The prevalence of distributed teams and the influx of IoT devices into organizational networks require continuous verification of all users and devices as they use applications and access data.
A zero-trust access approach is necessary for network administrators to protect networks and applications. A robust access control technology is needed to monitor networks and applications that require highly guarded access controls.
What Is Zero Trust Security?
A zero-trust security system requires that every device accessing a private network, whether physically or logically within the network perimeter, must go through rigorous identity verification.
Security for IT networks is traditionally based upon the fence and gate concept. Perimeter security makes it hard to access the network from outside while assuming that anyone inside the network can be trusted. Thus, once an attacker has gained access to the network, they have free reign.
As a result, perimeter security systems are vulnerable because organizations no longer store their data in a centralized location. It’s a challenge to secure an entire network with a single security control because the information is often spread across multiple cloud vendors. Nobody has default trust in a zero-trust network, not from inside the organization or from outside. Everyone must confirm their rights to access network resources.
The Main Principles of a Zero Trust Network
A practical zero trust security approach incorporates a variety of best practices and technologies. These can be summarized as follows:
A general would give soldiers the necessary information but only to the extent that they needed to know. This reduces the risk of each user being exposed to sensitive information on the network.
Micro-segmentation is another zero-trust network principle. A micro-segmentation system allows for separate access to different areas of a network by breaking up the perimeter of security into small zones.
A data center with files in it could, for instance, utilize micro-segmentation, creating many separate zones. People or programs that have access to one of these zones won’t gain access to the other zones unless authorization is obtained separately.
Data usage control
When someone has access to data, they can use it however they want. Implementing data usage controls limits what they can do with the data once they get it. Among these measures is removing permissions to save data to USB disks, email, or cloud apps.

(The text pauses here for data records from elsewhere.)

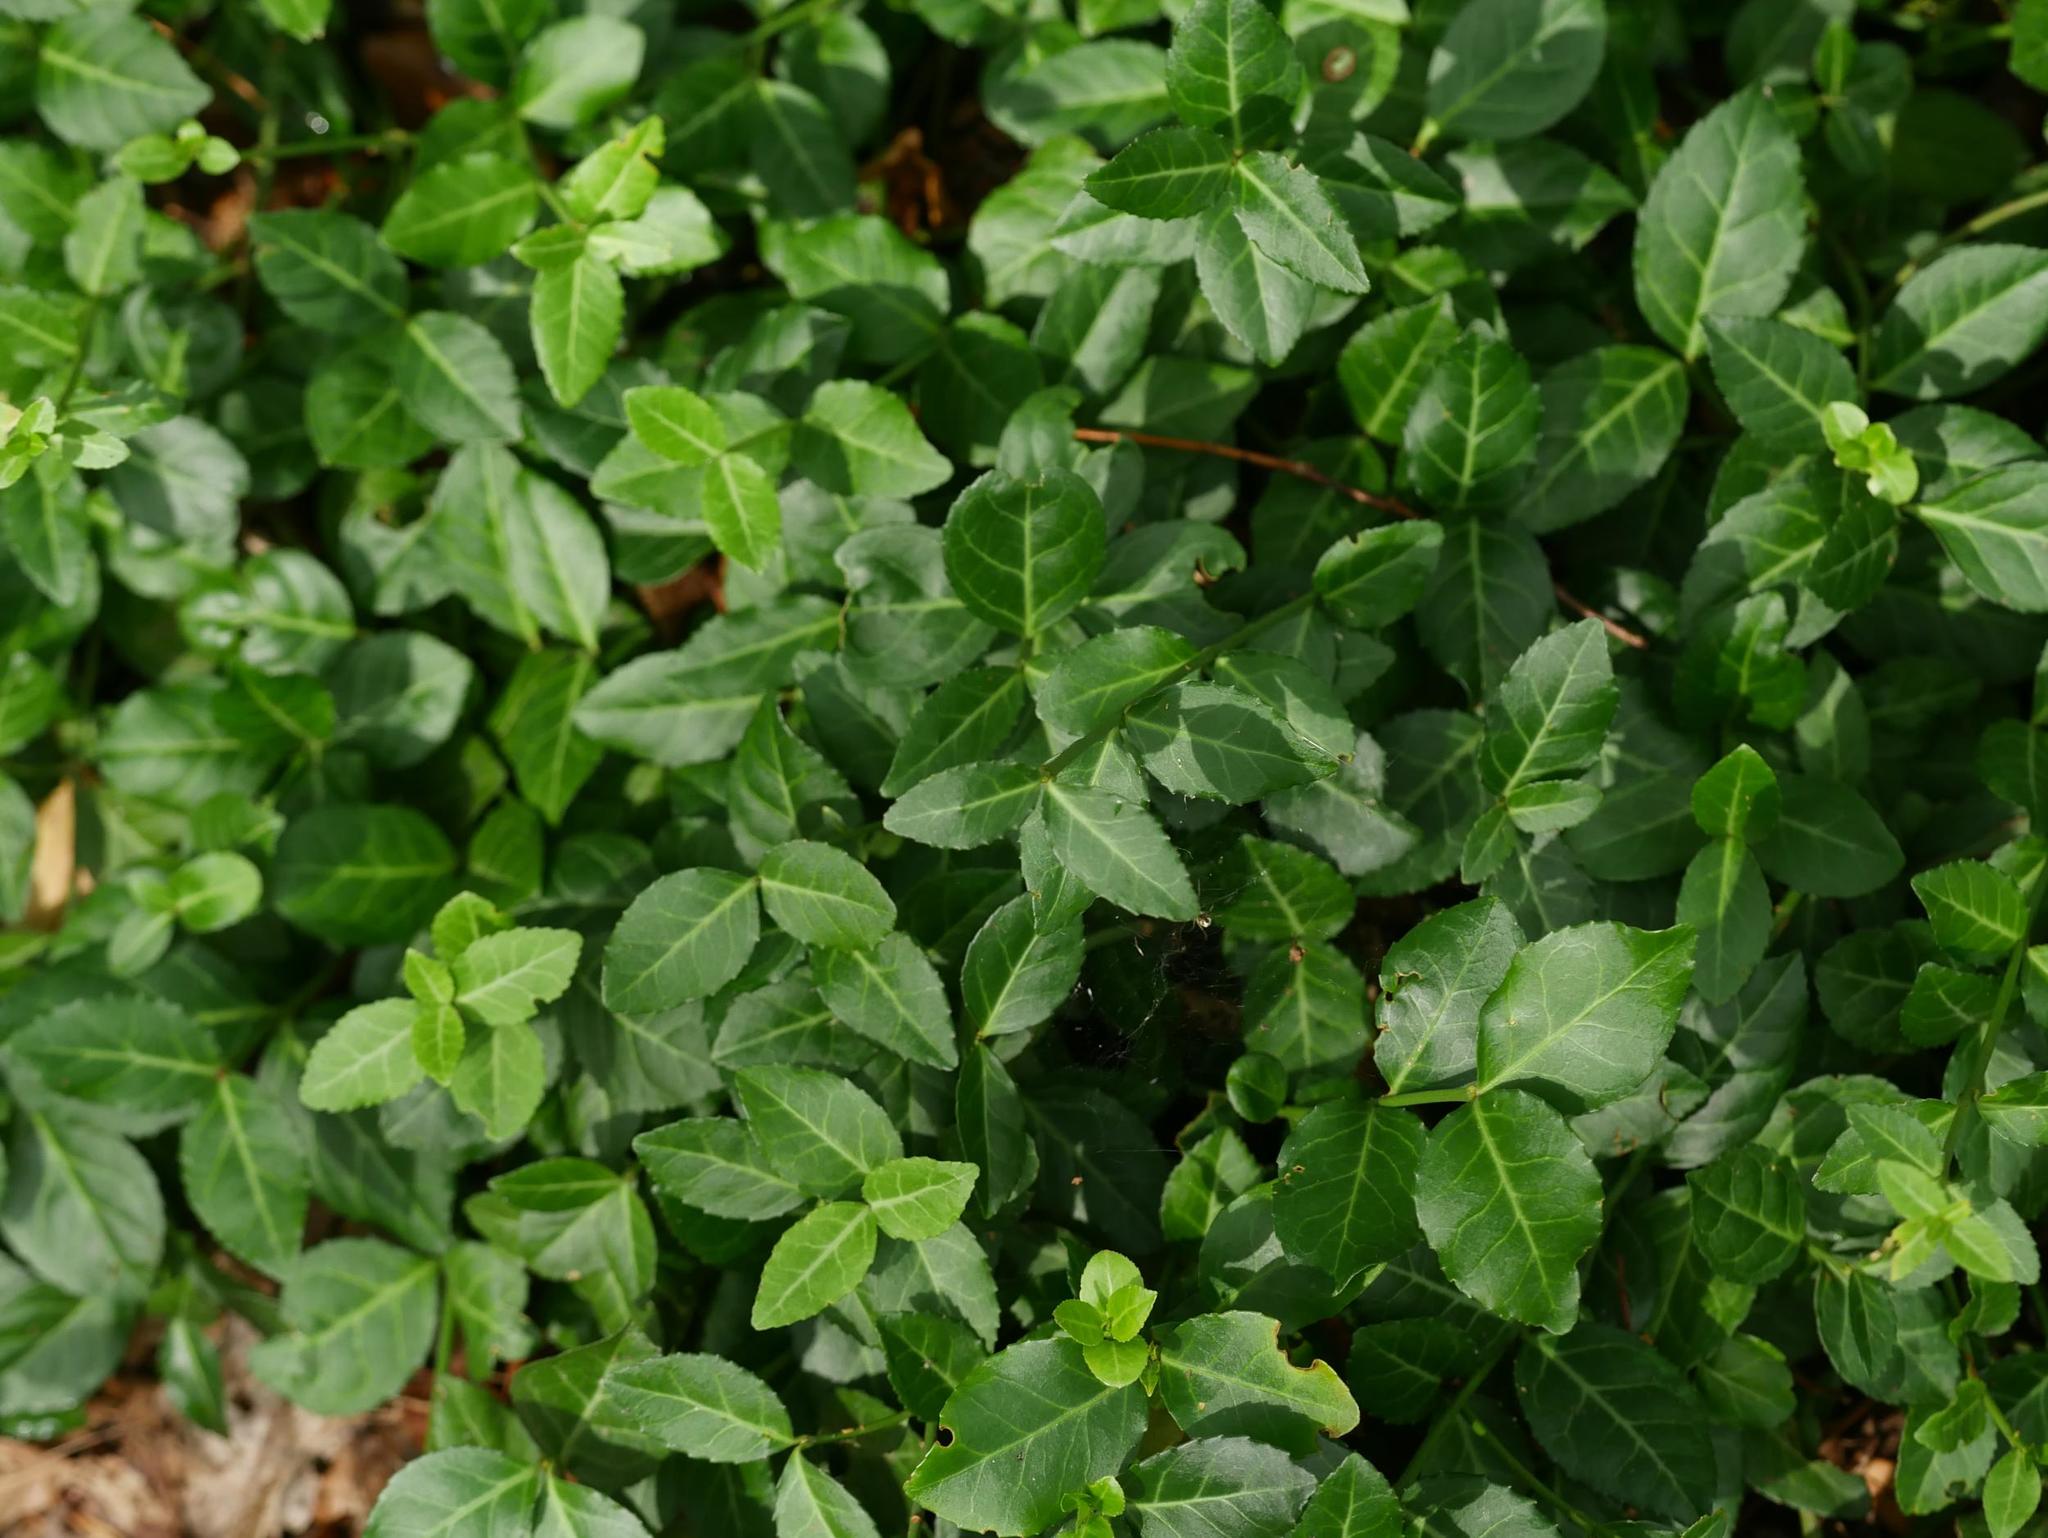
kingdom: Plantae
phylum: Tracheophyta
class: Magnoliopsida
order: Celastrales
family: Celastraceae
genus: Euonymus
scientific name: Euonymus fortunei
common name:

Keep on reading: The Top 10 Vulnerabilities in IoT Devices
Zero Trust Network Access (ZTNA) Use Cases
Among the critical applications of the zero-trust network include:
According to Gartner, 60% of enterprises plan to phase out most of their remote access VPNs in favor of ZTNA by 2023 because VPNs are slow, offer poor security, and are difficult to manage. A zero-trust network architecture resolves the shortcoming of VPNs.
It takes more time for the IT department to implement ZTNA, but the increase in control and decrease in vulnerabilities are worth it.
Secure multi-cloud access
Companies are increasingly adopting the cloud, and 37% intend to use ZTNA to safeguard their multi-cloud strategies. It allows IT departments to create a fast and secure connection to all computer resources within a company. ZTNA enables secure, close-range access to distributed workgroups, replacing traditional, network-centric security perimeters.
Reduced third-party risk
There are security gaps created by third-party access to enterprise systems, typically granted to third parties. By ensuring that only authorized users can access the network and the applications, ZTNA significantly reduces the risks that third parties could access sensitive data.
Accelerated M&A integration
Integrating traditional M&As can take multiple years because of the overlapping IPs and networks that organizations must converge. Through ZTNA, a successful merger and acquisition can be made less time-consuming and easier to manage, providing immediate value to your business.
Considerations for ZTNA
An organization should consider several things when deciding on the ZTNA solution:
Are there any requirements for installing an endpoint agent? Which operating systems are supported? Unless ZTNA technologies support clientless technologies, they may not be able to provide third-party user access and BYOD capabilities.
Can the trust broker remain associated with the data path after the device or user passes authentication?
Gartner recommends ZTNA service providers for enterprises because they are easier to deploy, more accessible, and better equipped to protect users from DDoS attacks.
How does partial or complete cloaking or the ability to allow or block inbound connections affect the security requirements of isolated applications?
What are the authentication standards that the trust broker supports? Is there an option for integrating into a cloud-based or local directory identity service?
VPNs, firewalls, and other perimeter security measures will not be replaced overnight by ZTNA services. But in time, and as new security models go live, organizations will begin to focus on ZTNA, identity, and access management solutions over the “castle-and-moat” approach to network security.